If my count is correct, this will be the 89th post in this space for calendar year 2019. Deducting 10 to 12 or so guest posts, multiplying by a (conservative) word count average of 1,000,[1] and I wrote the equivalent of a book manuscript for “Just Visiting.”

It’s been a personally important year with some meaningful milestones. In February, I started a job at Willow Research that has provided a framework for the next phase of my life. I will always miss teaching full-time, but having spent the better part of a year working as part of a team and being paid a salary commensurate with my ability, qualifications and effort has been rather enjoyable. The company’s focus on servicing nonprofits[2] and professional associations has me doing a lot of work for groups whose missions I can get behind.
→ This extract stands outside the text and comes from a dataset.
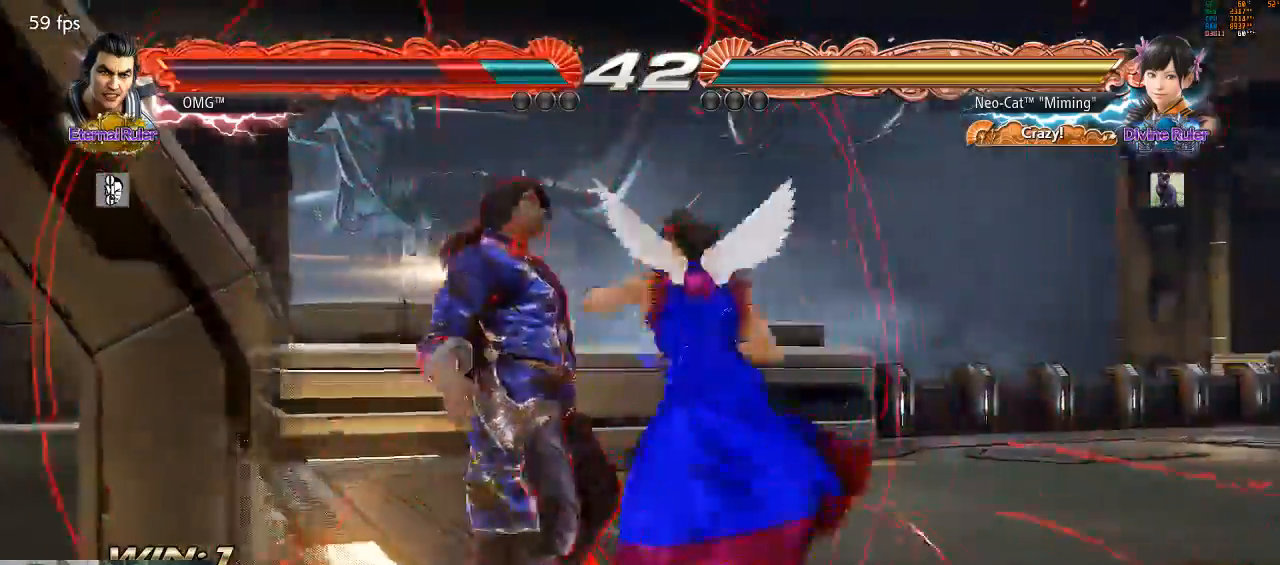
{"dt_ms": 500, "buttons": [], "left_stick": "center", "events": [[267, "SQUARE", "down"], [267, "left_stick", "down-right"], [367, "SQUARE", "up"], [433, "left_stick", "center"]]}
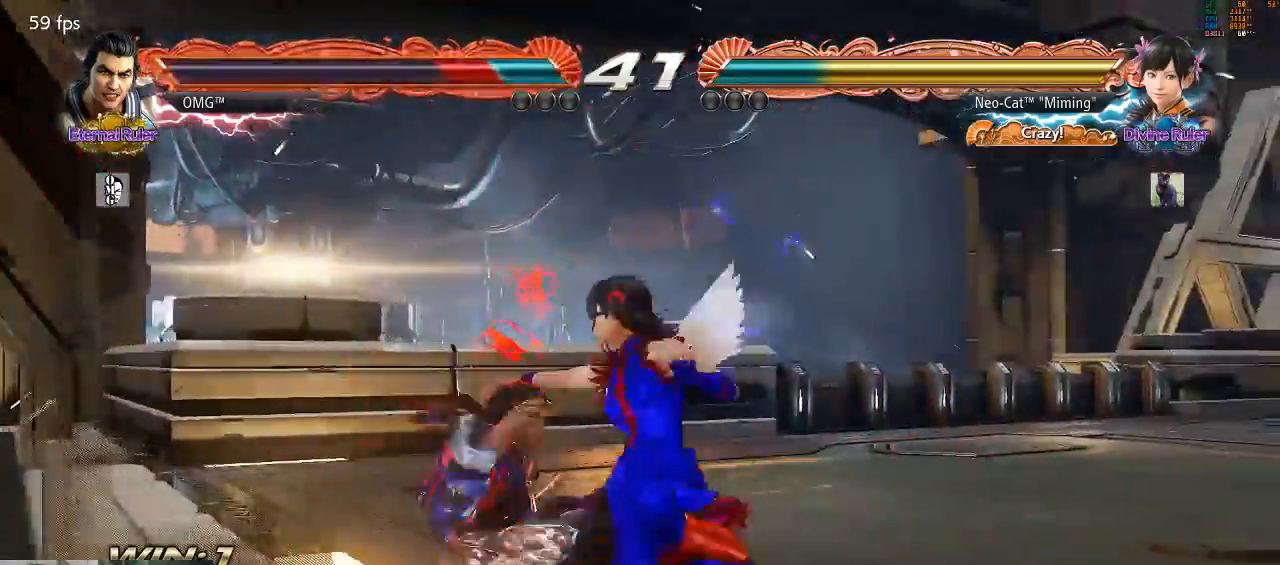
{"dt_ms": 500, "buttons": [], "left_stick": "center", "events": []}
It feels good, and as the holidays roll around, I am not curled up in the fetal position following the end-of-semester sprint.

This has also been the year when Why They Can’t Write: Killing the Five-Paragraph Essay and Other Necessities and The Writer’s Practice: Building Confidence in Your Nonfiction Writing made their way into the world. The reception for both books has been beyond what anyone could have hoped for, which paradoxically makes me wish for more.

For The Writer’s Practice especially, I am hoping for increased course adoption so it can gain the kind of momentum that induces the publisher to get behind it for the long haul. The feedback I have been getting from instructors who have used it is highly encouraging. I knew this approach worked in my own classes, but it appears to be transferable. Modesty very far aside, I think this book can make a difference in the lives of developing writers.

Looking back over the year, my most significant rising concern appears to be the increasing tracking and surveillance of students. For me, this is incompatible with the freedom necessary for students to develop the agency and self-advocacy that are the hallmarks of education and growth. It is a very bad path that a lot of money and momentum is behind, and I believe it should be resisted.

I wrote some, but less than previous years about contingent academic labor. I’ve found myself repeating myself. After reading Herb Childress’s wonderful The Adjunct Underclass: How America’s Colleges Betrayed Their Faculty, Their Students, and Their Mission, I don’t know that I have much left other than to say, “What he said.”

I am in a mournful mood over these issues. I’ve been writing about them here since my very first posts almost eight years ago. Others were at it before that, and yet little progress has been achieved beyond increased awareness. These inequalities now seem baked into the pie. They harm even those on the fortunate side of the tenure divide, and yet the degrading of the profession is so significant that it is as though there’s only enough energy to survive, not resist.

If there is hope, I find it in the possibility of returning to a world where education is viewed as a public good. Debt forgiveness and free college are now serious policy discussions where a mere two years ago, they were pipe dreams. I can’t say I believe they are going to happen, but it is something of a beacon, a recognition that as is, shit’s fucked up and we have to do something about it before it’s too late -- if it isn’t already too late.

Looking back over the year is a reminder of what an enormous privilege it is to have this outlet and how grateful I am to have an audience. The comments by others on many of my posts add significant value to the discourse and are a consistent source for my own ongoing learning.[3]

Thank you to those who have contributed their ideas to this space.

Next year looks to be a promising one, personally. I am more integrated into my new job. I have several exciting speaking engagements booked for the spring. I turn 50 in April, which will be an excuse to take an indulgent vacation. I’ve made a personal vow to place another book-length fiction manuscript with a publisher somehow, somewhere.

But I am also fearful of what 2020 will bring. It is likely to be the most eventful and consequential year of my existence. The explicit re-election strategy of the president of the United States appears to be to rend us apart, hoping the portion he has torn free is sufficient for an Electoral College victory even as he almost certainly will once again lose the popular vote. It’s not clear to me how we survive this with our democratic republic intact.

What a year. I’ll see you all in the next one.


[1]I do tend to go on.

[2]Including educational institutions. Seriously, hit us up. We’re good.

[3]In addition to the occasional great frustration.